Sikap tegas Indonesia tidak berdiri sendiri. Berdasarkan dokumen pernyataan bersama yang dipublikasikan oleh Kementerian Luar Negeri RI melalui platform media sosial X, desakan serupa juga disuarakan oleh menteri luar negeri dari Brasil, Prancis, Denmark, Finlandia, hingga Arab Saudi.
Fakta di lapangan menunjukkan bahwa Israel kerap melanggar tenggat waktu penyetoran, yang makin diperparah pasca meletusnya agresi militer ke wilayah Palestina pada Oktober 2023 silam. Mengutip catatan Menteri Perencanaan dan Kerja Sama Internasional Palestina, Estephan Salameh, pada akhir tahun lalu, Israel ditaksir menahan dana pajak sedikitnya mencapai US$4 miliar, atau setara dengan Rp67,3 triliun.
Krisis Hak Sipil: Penahanan uang pajak sebesar Rp67,3 Triliun oleh Israel secara langsung memutus urat nadi pembiayaan layanan publik dan pemenuhan kebutuhan dasar warga Palestina.

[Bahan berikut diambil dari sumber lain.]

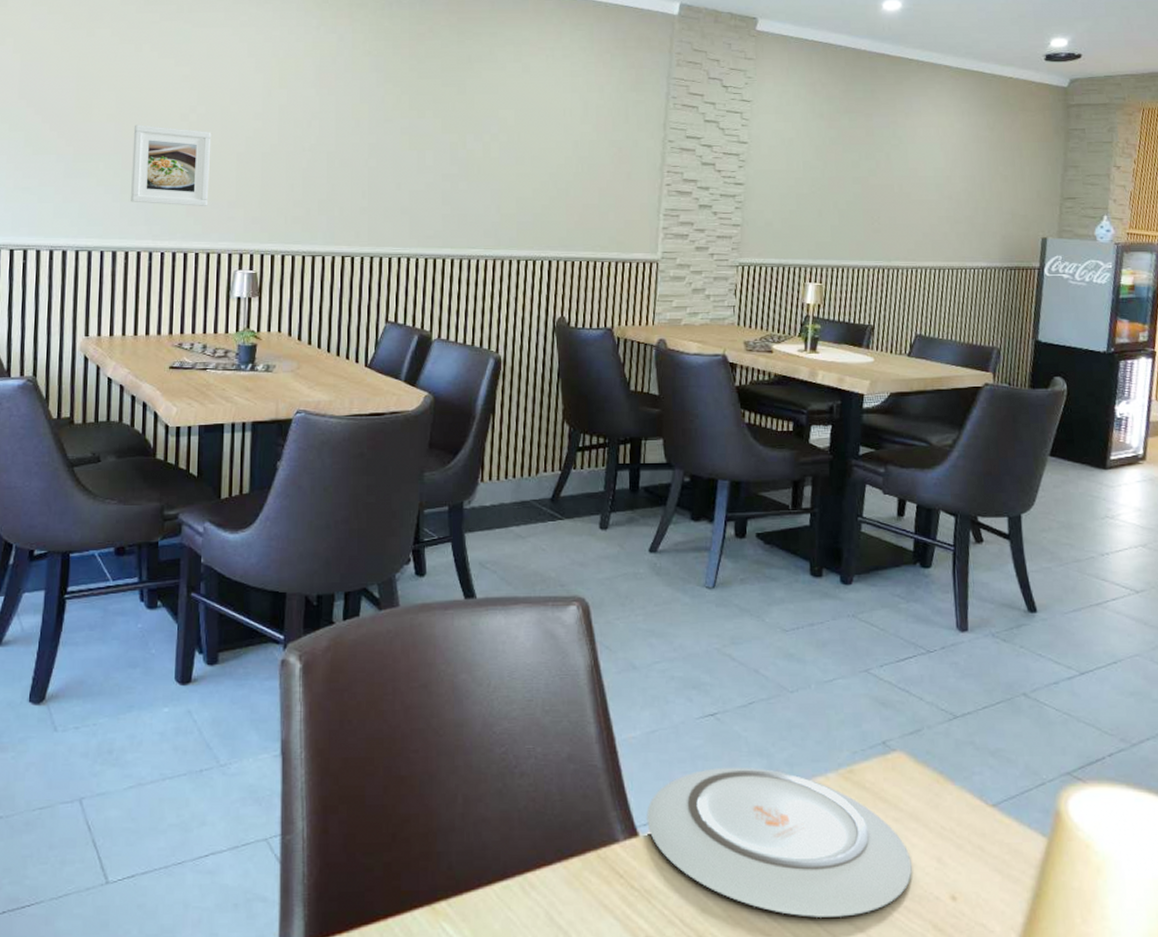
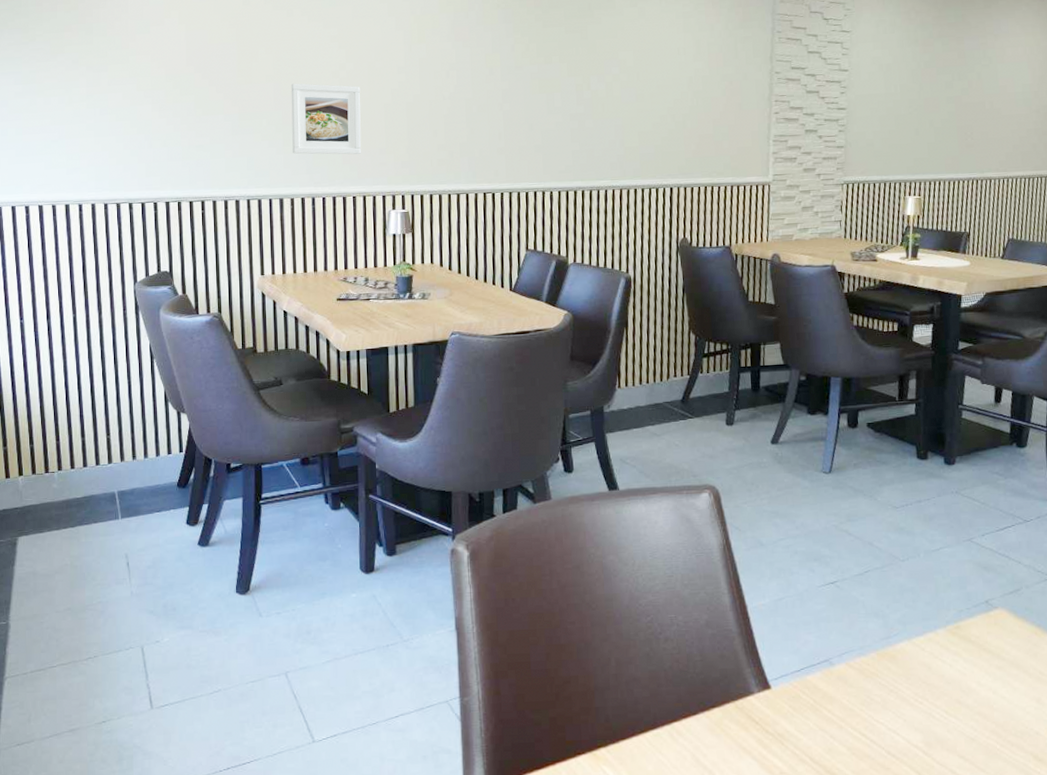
plate: present [646,767,912,919] -> none [777,626,1014,754]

Kecam Perluasan Pemukiman Ilegal
Selain menyoroti perampasan hak finansial, barisan menteri luar negeri global ini juga secara lantang mengutuk manuver Israel yang terus memperluas kendali sepihak atas wilayah Tepi Barat. Kebijakan Israel yang mengklasifikasikan ulang tanah Palestina menjadi ‘tanah negara’ dianggap sebagai taktik kotor untuk mempercepat laju aktivitas pemukiman ilegal yang melanggar hukum internasional.
Memasuki bulan suci Ramadan, para diplomat tinggi dunia tersebut memberikan peringatan keras akan pentingnya menjaga status quo historis dan legalitas di Yerusalem beserta situs-situs sucinya. Mereka juga menegaskan pengakuan atas peran khusus dari penjagaan historis Hashemite. Tindakan mengusik status quo di wilayah tersebut dinilai hanya akan menebar ancaman nyata bagi stabilitas kawasan regional.